The team wondered if arrestin might also act in worms to desensitize receptors for a stronger smell in favor of those for a weaker one when both are sensed by the same neuron. To test their hypothesis, they exposed the worms lacking the arrestin gene to two different attractive smells in a Petri dish. They mixed one smell into the agar medium to make it uniform and put the worms on top. The other smell was placed at one spot some distance from the worms.

Without arrestin, the worms were no longer able to find the source of the weaker smell. Like in the human eye squinting in bright sunshine, arrestin helps remove an overpowering sensation—ambient smell in this case—so that the worms can sense a localized smell and move towards it, MacKay-Clackett said.

Arrestin is not required, however, when the smells are sensed by different neurons, suggesting that the worms employ the same discrimination strategy as the vertebrates when the smell signals travel down different axons.

The team looked at different sets of smells and neurons and found they all obeyed the same logic, said Merritt. They also used drugs to block arrestin and found that this too abolished smell discrimination.

The finding is significant because it is the first evidence showing that arrestin can fine-tune multiple sensations.

“There is no case known in biology before this where arrestin is being used to allow for discrimination of signals external to the cell,” said Merritt.

He added that the same mechanism could be playing out in other animals when multiple GPCRs are expressed on the same cell, especially in the brain. Our brains are bathed in neurochemicals that signal through hundreds of different GPCRs, raising a possibility that arrestin, of which there are four types in humans, could be key for information processing.

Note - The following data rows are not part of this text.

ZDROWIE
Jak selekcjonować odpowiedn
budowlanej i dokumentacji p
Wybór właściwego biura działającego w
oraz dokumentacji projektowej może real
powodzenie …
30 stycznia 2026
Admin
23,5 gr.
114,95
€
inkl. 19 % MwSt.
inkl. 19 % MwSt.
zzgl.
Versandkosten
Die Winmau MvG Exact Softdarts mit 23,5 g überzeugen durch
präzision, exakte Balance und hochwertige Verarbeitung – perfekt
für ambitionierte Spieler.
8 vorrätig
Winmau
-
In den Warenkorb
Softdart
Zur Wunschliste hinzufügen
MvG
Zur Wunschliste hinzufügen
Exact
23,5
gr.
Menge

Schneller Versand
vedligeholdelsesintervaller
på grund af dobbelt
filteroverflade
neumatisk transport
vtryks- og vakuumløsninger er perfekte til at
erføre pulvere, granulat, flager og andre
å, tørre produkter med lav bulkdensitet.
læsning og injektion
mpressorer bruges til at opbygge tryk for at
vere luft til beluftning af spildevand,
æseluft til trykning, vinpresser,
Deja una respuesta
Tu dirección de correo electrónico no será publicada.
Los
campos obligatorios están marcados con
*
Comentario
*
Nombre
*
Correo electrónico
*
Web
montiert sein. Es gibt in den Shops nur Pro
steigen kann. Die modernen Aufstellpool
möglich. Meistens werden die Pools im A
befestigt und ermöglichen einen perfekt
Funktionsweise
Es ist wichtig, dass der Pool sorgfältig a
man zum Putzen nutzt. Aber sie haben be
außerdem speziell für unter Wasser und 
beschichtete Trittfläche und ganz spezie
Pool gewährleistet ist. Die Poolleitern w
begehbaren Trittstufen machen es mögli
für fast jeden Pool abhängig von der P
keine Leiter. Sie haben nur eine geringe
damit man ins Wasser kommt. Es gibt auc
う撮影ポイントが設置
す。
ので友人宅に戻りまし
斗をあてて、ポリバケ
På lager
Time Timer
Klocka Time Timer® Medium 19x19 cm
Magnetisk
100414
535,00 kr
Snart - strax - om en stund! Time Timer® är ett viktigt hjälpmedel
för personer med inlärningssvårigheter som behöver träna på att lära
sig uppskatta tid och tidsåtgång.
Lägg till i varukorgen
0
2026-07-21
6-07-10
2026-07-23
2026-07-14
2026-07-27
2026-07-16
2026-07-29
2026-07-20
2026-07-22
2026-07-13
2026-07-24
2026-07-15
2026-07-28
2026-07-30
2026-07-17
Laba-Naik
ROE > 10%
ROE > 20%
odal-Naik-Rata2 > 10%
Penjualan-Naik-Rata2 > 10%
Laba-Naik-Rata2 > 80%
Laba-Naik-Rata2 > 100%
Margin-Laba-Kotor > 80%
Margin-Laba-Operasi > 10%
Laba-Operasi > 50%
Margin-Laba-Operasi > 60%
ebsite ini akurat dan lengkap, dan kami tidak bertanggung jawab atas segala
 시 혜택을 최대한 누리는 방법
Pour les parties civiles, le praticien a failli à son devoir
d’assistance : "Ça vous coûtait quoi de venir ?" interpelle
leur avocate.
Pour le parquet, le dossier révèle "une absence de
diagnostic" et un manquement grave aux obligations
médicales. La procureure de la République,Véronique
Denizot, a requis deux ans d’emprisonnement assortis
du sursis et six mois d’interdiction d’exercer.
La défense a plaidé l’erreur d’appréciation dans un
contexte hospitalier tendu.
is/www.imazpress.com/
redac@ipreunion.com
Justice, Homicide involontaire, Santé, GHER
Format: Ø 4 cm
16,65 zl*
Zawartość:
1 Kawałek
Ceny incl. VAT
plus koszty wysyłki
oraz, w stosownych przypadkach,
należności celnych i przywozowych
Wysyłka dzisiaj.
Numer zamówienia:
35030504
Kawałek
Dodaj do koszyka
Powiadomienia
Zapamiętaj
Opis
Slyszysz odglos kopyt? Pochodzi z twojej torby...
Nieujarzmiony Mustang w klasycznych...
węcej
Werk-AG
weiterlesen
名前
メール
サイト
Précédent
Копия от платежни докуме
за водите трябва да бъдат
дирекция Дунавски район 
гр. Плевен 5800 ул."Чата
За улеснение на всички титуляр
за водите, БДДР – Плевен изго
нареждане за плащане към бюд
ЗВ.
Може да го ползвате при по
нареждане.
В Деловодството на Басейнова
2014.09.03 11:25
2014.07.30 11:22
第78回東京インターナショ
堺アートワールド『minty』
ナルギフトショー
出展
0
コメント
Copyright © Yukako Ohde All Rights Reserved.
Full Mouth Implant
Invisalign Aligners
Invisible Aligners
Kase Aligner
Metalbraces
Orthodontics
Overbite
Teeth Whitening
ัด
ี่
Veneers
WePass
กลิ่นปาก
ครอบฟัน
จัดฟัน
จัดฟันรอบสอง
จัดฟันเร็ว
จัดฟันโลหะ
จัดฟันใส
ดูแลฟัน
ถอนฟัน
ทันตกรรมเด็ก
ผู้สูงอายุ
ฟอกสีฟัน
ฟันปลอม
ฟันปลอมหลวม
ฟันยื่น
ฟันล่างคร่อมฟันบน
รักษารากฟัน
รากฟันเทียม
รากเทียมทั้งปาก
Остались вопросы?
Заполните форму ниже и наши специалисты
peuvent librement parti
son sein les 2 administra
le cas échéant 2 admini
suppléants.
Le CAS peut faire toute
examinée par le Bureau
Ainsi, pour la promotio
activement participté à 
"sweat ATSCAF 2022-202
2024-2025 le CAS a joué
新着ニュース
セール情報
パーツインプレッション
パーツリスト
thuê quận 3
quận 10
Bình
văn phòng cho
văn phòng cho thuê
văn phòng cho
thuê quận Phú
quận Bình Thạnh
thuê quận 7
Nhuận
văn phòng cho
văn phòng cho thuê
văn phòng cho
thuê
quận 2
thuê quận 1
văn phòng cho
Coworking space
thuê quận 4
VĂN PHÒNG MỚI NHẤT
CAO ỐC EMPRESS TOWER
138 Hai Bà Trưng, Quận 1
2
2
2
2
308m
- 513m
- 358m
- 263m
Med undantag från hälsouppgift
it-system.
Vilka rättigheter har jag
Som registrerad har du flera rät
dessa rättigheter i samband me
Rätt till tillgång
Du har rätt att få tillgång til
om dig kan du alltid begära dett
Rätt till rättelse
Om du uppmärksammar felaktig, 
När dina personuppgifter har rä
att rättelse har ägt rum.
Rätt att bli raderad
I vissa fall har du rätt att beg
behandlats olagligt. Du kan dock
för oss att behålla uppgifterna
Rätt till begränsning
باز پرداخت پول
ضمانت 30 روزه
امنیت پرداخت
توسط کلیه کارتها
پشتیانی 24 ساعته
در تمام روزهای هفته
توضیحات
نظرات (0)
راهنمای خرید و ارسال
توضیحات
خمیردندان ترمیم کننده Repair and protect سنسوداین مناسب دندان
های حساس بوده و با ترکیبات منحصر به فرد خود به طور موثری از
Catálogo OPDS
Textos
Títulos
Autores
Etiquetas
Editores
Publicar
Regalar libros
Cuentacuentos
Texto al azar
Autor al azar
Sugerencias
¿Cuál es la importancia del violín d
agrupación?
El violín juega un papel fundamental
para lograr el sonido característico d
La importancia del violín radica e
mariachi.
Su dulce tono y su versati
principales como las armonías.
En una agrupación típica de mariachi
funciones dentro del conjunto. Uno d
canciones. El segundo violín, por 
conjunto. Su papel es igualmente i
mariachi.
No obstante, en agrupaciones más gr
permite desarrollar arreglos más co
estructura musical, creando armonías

“Our work provides one piece of the puzzle of how the worms’ amazing sense of smell works, but it also informs our understanding of how GPCR signaling works more broadly within animals,” said Merritt.

Reference: “Arrestin-mediated desensitization enables intraneuronal olfactory discrimination in Caenorhabditis elegans” by Daniel M. Merritt, Isabel MacKay-Clackett, Sylvia M. T. Almeida, Celina Tran, Safa Ansar and Derek van der Kooy, 25 July 2022, Proceedings of the National Academy of Sciences.